I had an interest in HIV since childhood. I was also exposed to the concept of White privilege as a child, which began to inform my understanding of racial politics in the U.S. I hope to be part of that real sense of solidarity with undoing racism, not engaging in prohibition. I see a unity of harm reduction, HIV, and anti-racism movements to address health, mass incarceration, and HIV together in solidarity.

Chris Abert
Chris is the Director of the Indiana Recovery Alliance.

Harm reduction is mutual aid. We take care of each other. We ask each other what we need. At the Indiana Recovery Alliance we listen to community and center community in the work. Over half of our board members are people who use drugs. We rely on community to provide vital information such as where people are using, their comfort in accessing syringe services, any barriers to getting services.

 

HIV organizations can help the larger harm reduction movement by providing guidance for lower expectations for data collection, especially for grant applications. We should strengthen the ties between HIV and HCV work, particularly regarding data collection. Grant makers should consider establishing longer-term grants for organizations that serve people who use drugs in order to solidify their foundation and set us up for success in the long-term. Finally, HIV organizations could host a national leadership development institute to bring together partners in harm reduction movements and the HIV movements to share knowledge around the necessary work of administration and organizational development.

 

Rafi Torruella
Rafi is the Executive Director of Intercambios Puerto Rico.

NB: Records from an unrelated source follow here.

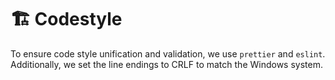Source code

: 
# 🏗️ Codestyle

To ensure code style unification and validation, we use `prettier` and `eslint`. <br/>
Additionally, we set the line endings to CRLF to match the Windows system.

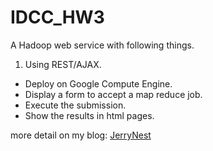 # IDCC_HW3

A Hadoop web service with following things.

1. Using REST/AJAX.
* Deploy on Google Compute Engine.
* Display a form to accept a map reduce job.
* Execute the submission.
* Show the results in html pages.
 
more detail on my blog: [JerryNest](http://www.jerrynest.com/create-hadooop-web-service/)


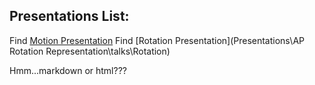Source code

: ## Presentations List:

Find [Motion Presentation](Presentations\APCVPM\talks\APCVPM.html)
Find [Rotation Presentation](Presentations\AP Rotation Representation\talks\Rotation)

Hmm...markdown or html???
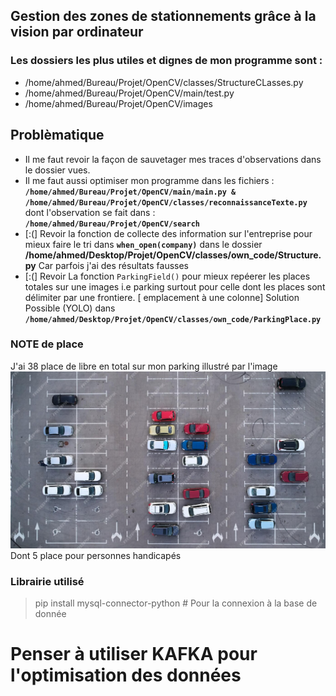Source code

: ## Gestion des zones de stationnements grâce à la vision par ordinateur
### Les dossiers les plus utiles et dignes de mon programme sont :
* /home/ahmed/Bureau/Projet/OpenCV/classes/StructureCLasses.py
* /home/ahmed/Bureau/Projet/OpenCV/main/test.py
* /home/ahmed/Bureau/Projet/OpenCV/images

## Problèmatique
* Il me faut revoir la façon de sauvetager mes traces d'observations dans le dossier vues.
* Il me faut aussi optimiser mon programme dans les fichiers : **``/home/ahmed/Bureau/Projet/OpenCV/main/main.py & /home/ahmed/Bureau/Projet/OpenCV/classes/reconnaissanceTexte.py``** dont l'observation se fait dans : **``/home/ahmed/Bureau/Projet/OpenCV/search``**
* [:(] Revoir la fonction de collecte des information sur l'entreprise pour mieux faire le tri dans **``when_open(company)``** dans le dossier **/home/ahmed/Desktop/Projet/OpenCV/classes/own_code/Structure.py** Car parfois j'ai des résultats fausses
* [:(] Revoir La fonction ``ParkingField()`` pour mieux repéerer les places totales sur une images i.e parking surtout pour celle dont les places sont délimiter par une frontiere. [ emplacement à une colonne] Solution Possible (YOLO) dans **``/home/ahmed/Desktop/Projet/OpenCV/classes/own_code/ParkingPlace.py``**


### NOTE de place
J'ai 38 place de libre en total sur mon parking illustré par l'image
![alt text](images/park.jpg)
Dont 5 place pour personnes handicapés

### Librairie utilisé

> pip install mysql-connector-python # Pour la connexion à la base de donnée



# Penser à utiliser KAFKA pour l'optimisation des données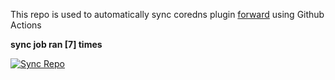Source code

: This repo is used to automatically sync coredns plugin [forward](https://github.com/QZLin/forward) using Github Actions

**sync job ran [7] times**

[![Sync Repo](https://github.com/QZLin/coredns-extract/actions/workflows/sync.yaml/badge.svg)](https://github.com/QZLin/coredns-extract/actions/workflows/sync.yaml)
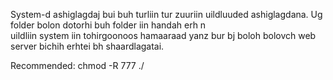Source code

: System-d ashiglagdaj bui buh turliin tur zuuriin uildluuded ashiglagdana.
Ug folder bolon dotorhi buh folder iin handah erh n  
uildliin system iin tohirgoonoos hamaaraad yanz bur bj boloh bolovch 
web server bichih erhtei bh shaardlagatai.

Recommended:
chmod -R 777 ./ 
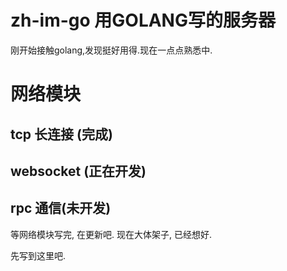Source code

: # zh-im-go 用GOLANG写的服务器
刚开始接触golang,发现挺好用得.现在一点点熟悉中.

# 网络模块

## tcp 长连接 (完成)
## websocket (正在开发)
## rpc 通信(未开发)

等网络模块写完, 在更新吧. 现在大体架子, 已经想好. 

先写到这里吧.
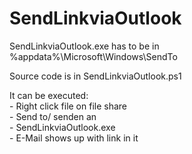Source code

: # SendLinkviaOutlook

SendLinkviaOutlook.exe has to be in %appdata%\Microsoft\Windows\SendTo

Source code is in SendLinkviaOutlook.ps1

It can be executed:<br>
	- Right click file on file share<br>
	- Send to/ senden an<br>
	- SendLinkviaOutlook.exe<br>
	- E-Mail shows up with link in it<br>

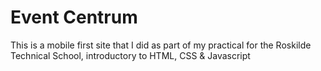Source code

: # Event Centrum
This is a mobile first site that I did as part of my practical for the Roskilde Technical School,
introductory to HTML, CSS & Javascript
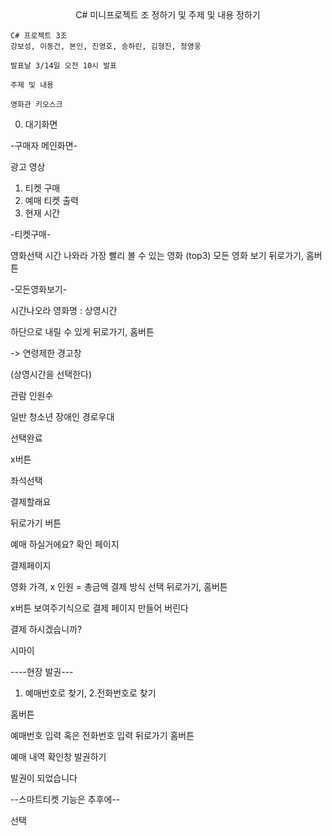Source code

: <center>C# 미니프로젝트 조 정하기 및 주제 및 내용 정하기</center>

    C# 프로젝트 3조
    강보성, 이동건, 본인, 진영호, 송하린, 김형진, 정영웅

    발표날 3/14일 오전 10시 발표

    주제 및 내용

    영화관 키오스크

0. 대기화면

-구매자 메인화면-

광고 영상

1. 티켓 구매
2. 예매 티켓 출력
3. 현재 시간

-티켓구매-

영화선택
시간 나와라
가장 빨리 볼 수 있는 영화 (top3)
모든 영화 보기
뒤로가기, 홈버튼

-모든영화보기-

시간나오라
영화명 : 상영시간 

하단으로 내릴 수 있게
뒤로가기, 홈버튼

-> 연령제한 경고창

(상영시간을 선택한다)

관람 인원수

일반
청소년
장애인
경로우대

선택완료

x버튼

좌석선택

결제할래요

뒤로가기 버튼

예매 하실거에요? 확인 페이지

결제페이지

영화 가격,  x 인원 = 총금액
결제 방식 선택
뒤로가기, 홈버튼

x버튼
보여주기식으로 결제 페이지 만들어 버린다

결제 하시겠습니까?

시마이


----현장 발권---

1. 예매번호로 찾기, 2.전화번호로 찾기

홈버튼

예매번호 입력 혹은 전화번호 입력
뒤로가기 홈버튼

예매 내역 확인창
발권하기

발권이 되었습니다

--스마트티켓 기능은 추후에--

선택
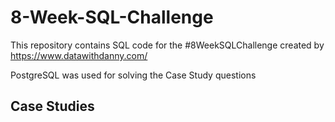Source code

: # 8-Week-SQL-Challenge

This repository contains SQL code for the #8WeekSQLChallenge created by https://www.datawithdanny.com/

PostgreSQL was used for solving the Case Study questions

## Case Studies
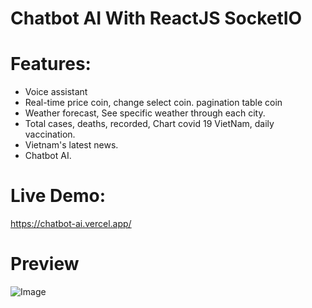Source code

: # Chatbot AI With ReactJS SocketIO
# Features:
 + Voice assistant
 + Real-time price coin, change select coin. pagination table coin
 + Weather forecast, See specific weather through each city.
 + Total cases, deaths, recorded, Chart covid 19 VietNam, daily vaccination.
 + Vietnam's latest news.
 + Chatbot AI.

# Live Demo:
https://chatbot-ai.vercel.app/

# Preview
![Image](https://github.com/user-attachments/assets/64c83605-e499-4688-be43-c6b6230ddb4a)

In my life, harm reduction is revolutionary love. Because it is a social movement, harm reduction is not just a method. It’s theory, a series of strategic tools and techniques. But it’s also a community of people who think we can change the world for the better. Harm reduction is about race, class, and gender. We want to change these structures that uphold the status quo.

 

Harm reduction doesn’t just show up in the work—my work is guided by it. I was working in harm reduction while also doing translational research, which allowed me to put harm reduction into practice in academia. While doing drug research, I was volunteering at a syringe exchange. Harm reduction, both in research and action, showed me that drug users have a right to health. Currently, Intercambios Puerto Rico is doing harm reduction by operating a syringe exchange with a peer-based model and working toward drug policy reform.

 

To help advance the harm reduction movement, NGOs can collaborate with and build solidarity with NGOs outside of their mission. LGBTQ community organizations and HIV agencies can partner with organizations that serve people who use drugs to branch horizontally, realizing the power we have when we stand together.